■ **Consigne 1**:
Veuillez recopier le passage du texte sur l’économie mondiale compris entre « Le ralentissement se » et « 4,5 % en 2023. », inclus, en modifiant « Royaume-Uni » en « Japon ».
■ **Consigne 2**:
Relevez tous les pays désignés par leur nom dans le texte sur l’économie mondiale.

■ **Texte fourni**:

◆ ◆ ◆

On assiste à une lente décrue de l’inflation, mais la croissance économique reste faible par rapport à ses valeurs historiques et les risques financiers se sont accrus

Le redressement de l’économie mondiale se poursuit progressivement après la pandémie d’abord, l’invasion de l’Ukraine par la Russie ensuite. En Chine, la réouverture de l’économie se traduit par un fort rebond. Les chaînes d’approvisionnement retrouvent un fonctionnement normal et les bourrasques essuyées par les marchés de l’énergie et des produits alimentaires perdent progressivement en intensité. Dans le même temps, le resserrement massif et simultané des politiques monétaires de la plupart des banques centrales commence à porter ses fruits, à l’image de l’inflation, qui se réoriente vers ses niveaux cibles.

Dans notre dernière édition des Perspectives de l’économie mondiale, nous prévoyons que la croissance mondiale touchera son niveau le plus bas à 2,8 % cette année, avant de se redresser légèrement à 3 %, soit 0,1 point de pourcentage de moins par rapport à nos projections de janvier. L’inflation mondiale va diminuer, mais plus lentement qu’attendu initialement, passant de 8,7 % en 2022 à 7 % cette année, puis à 4,9 % en 2024.

Le ralentissement se concentre au sein des pays avancés, en particulier la zone euro et le Royaume-Uni, où l’activité économique devrait respectivement se contracter à 0,8 % et –0,3 % cette année, avant de se redresser à 1,4 % et 1 %. En revanche, malgré une révision à la baisse de 0,5 point de pourcentage, la croissance économique de nombreux pays émergents et pays en développement s’accélère, passant de 2,8 % en 2022 à 4,5 % en 2023.

Les risques

Les récentes turbulences du secteur bancaire nous rappellent toutefois que la situation reste fragile. Une fois de plus, les risques de détérioration des perspectives de l’économie mondiale dominent et le brouillard s’épaissit.

L’inflation est bien plus tenace que nous ne l’anticipions, même il y a quelques mois de cela. L’inflation mondiale ralentit, mais cela tient principalement au net revirement des prix de l’énergie et des produits alimentaires. L’inflation sous-jacente, qui exclut ces sous-composantes, n’a pas encore atteint son niveau maximal dans de nombreux pays. Selon nos prévisions, l’inflation sous-jacente en glissement annuel reculera à 5,1 % cette année, soit une forte révision à la hausse de 0,6 point de pourcentage par rapport à notre mise à jour de janvier, ce qui dépasse largement le niveau cible.

◆ ◆ ◆

■ **Matériel fourni**:
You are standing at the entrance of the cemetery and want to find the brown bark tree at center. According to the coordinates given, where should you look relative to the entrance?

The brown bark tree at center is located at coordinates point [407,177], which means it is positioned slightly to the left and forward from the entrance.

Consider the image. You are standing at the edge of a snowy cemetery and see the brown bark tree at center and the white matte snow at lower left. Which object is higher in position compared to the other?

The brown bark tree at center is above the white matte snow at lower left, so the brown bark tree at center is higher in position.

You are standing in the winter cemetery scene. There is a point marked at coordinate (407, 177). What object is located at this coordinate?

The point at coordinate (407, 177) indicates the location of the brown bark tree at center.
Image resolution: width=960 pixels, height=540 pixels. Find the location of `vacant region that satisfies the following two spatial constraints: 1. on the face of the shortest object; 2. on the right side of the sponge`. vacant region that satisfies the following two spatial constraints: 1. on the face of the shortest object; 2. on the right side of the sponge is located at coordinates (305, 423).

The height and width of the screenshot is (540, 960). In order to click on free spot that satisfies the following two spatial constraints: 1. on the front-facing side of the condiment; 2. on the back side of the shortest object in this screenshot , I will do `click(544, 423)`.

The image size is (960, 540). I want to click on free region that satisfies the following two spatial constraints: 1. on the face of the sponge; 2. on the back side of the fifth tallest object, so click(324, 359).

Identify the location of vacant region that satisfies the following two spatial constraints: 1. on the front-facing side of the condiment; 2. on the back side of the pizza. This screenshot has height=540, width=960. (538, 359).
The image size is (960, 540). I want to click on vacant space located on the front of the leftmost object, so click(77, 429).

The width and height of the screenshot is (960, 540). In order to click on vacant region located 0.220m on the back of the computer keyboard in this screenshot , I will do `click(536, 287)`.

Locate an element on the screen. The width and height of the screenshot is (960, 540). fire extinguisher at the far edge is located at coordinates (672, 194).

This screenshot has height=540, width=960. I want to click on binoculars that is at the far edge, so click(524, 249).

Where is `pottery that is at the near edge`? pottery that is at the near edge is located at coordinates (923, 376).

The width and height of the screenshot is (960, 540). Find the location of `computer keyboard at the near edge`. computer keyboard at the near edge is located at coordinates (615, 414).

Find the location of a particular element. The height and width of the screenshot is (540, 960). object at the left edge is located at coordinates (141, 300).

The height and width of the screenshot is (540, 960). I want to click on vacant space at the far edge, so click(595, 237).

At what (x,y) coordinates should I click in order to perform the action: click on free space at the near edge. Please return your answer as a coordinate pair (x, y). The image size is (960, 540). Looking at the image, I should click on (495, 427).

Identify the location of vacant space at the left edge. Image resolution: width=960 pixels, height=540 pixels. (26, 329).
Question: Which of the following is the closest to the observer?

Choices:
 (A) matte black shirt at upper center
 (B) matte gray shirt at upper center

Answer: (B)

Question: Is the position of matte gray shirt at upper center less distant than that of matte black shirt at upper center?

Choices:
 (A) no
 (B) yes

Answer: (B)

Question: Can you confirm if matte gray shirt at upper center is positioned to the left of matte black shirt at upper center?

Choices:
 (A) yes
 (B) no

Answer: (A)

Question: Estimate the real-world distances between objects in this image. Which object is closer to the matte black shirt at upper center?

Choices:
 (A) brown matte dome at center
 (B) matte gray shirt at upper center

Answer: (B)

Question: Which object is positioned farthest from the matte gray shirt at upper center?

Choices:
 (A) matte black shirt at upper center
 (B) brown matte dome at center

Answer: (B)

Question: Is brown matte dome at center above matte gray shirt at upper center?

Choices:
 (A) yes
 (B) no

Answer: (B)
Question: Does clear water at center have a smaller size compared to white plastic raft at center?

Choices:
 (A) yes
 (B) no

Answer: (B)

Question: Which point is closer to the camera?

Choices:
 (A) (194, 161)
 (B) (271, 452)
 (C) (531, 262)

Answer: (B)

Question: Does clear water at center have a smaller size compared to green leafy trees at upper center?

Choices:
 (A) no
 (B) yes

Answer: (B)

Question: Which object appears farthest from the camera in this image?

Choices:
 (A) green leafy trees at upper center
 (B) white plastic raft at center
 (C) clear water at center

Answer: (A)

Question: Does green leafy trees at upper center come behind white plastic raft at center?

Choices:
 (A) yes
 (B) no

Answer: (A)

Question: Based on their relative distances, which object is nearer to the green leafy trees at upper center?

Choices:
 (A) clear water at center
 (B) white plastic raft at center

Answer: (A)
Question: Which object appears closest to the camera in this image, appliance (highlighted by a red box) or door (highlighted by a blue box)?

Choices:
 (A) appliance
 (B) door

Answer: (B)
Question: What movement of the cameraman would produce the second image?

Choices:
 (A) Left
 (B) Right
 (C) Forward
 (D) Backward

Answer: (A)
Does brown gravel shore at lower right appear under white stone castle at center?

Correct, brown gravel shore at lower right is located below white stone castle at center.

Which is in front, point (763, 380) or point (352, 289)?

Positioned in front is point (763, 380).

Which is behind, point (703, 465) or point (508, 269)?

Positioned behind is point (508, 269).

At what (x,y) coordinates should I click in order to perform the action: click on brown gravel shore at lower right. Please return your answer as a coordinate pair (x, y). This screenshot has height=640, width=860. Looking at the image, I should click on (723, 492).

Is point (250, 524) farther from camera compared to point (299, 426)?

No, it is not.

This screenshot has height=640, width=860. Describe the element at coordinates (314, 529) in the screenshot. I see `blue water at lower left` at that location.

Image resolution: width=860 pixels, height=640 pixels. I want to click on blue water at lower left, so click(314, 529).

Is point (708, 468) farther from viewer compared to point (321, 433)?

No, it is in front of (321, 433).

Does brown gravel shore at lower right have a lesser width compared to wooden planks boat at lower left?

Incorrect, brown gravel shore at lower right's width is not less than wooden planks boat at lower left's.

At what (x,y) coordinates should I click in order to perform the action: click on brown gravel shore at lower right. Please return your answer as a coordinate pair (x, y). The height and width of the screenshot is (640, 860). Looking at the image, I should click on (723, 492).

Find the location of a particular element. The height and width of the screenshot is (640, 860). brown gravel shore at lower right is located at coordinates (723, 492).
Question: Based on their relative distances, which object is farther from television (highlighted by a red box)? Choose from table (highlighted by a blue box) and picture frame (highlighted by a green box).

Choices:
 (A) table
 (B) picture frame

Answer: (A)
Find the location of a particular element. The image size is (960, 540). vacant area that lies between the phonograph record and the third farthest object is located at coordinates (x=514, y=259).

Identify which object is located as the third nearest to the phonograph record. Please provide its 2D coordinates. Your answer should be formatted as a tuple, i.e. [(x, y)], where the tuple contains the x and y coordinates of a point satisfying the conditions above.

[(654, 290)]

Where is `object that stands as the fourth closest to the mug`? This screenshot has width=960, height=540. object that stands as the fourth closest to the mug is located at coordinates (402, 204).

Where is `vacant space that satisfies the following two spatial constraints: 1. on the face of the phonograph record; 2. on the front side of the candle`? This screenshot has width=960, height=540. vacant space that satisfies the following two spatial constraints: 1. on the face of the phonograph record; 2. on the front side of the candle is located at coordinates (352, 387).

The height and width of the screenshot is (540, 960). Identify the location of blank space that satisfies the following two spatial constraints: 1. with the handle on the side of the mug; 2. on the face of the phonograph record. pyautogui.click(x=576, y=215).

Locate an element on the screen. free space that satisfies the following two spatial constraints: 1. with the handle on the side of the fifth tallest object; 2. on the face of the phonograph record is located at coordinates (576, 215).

◆ ◆ ◆

■ **Réponse finale 1**:
Le ralentissement se concentre au sein des pays avancés, en particulier la zone euro et le Japon, où l’activité économique devrait respectivement se contracter à 0,8 % et –0,3 % cette année, avant de se redresser à 1,4 % et 1 %. En revanche, malgré une révision à la baisse de 0,5 point de pourcentage, la croissance économique de nombreux pays émergents et pays en développement s’accélère, passant de 2,8 % en 2022 à 4,5 % en 2023.

■ **Réponse finale 2**:
Ukraine, Russie, Chine, Royaume-Uni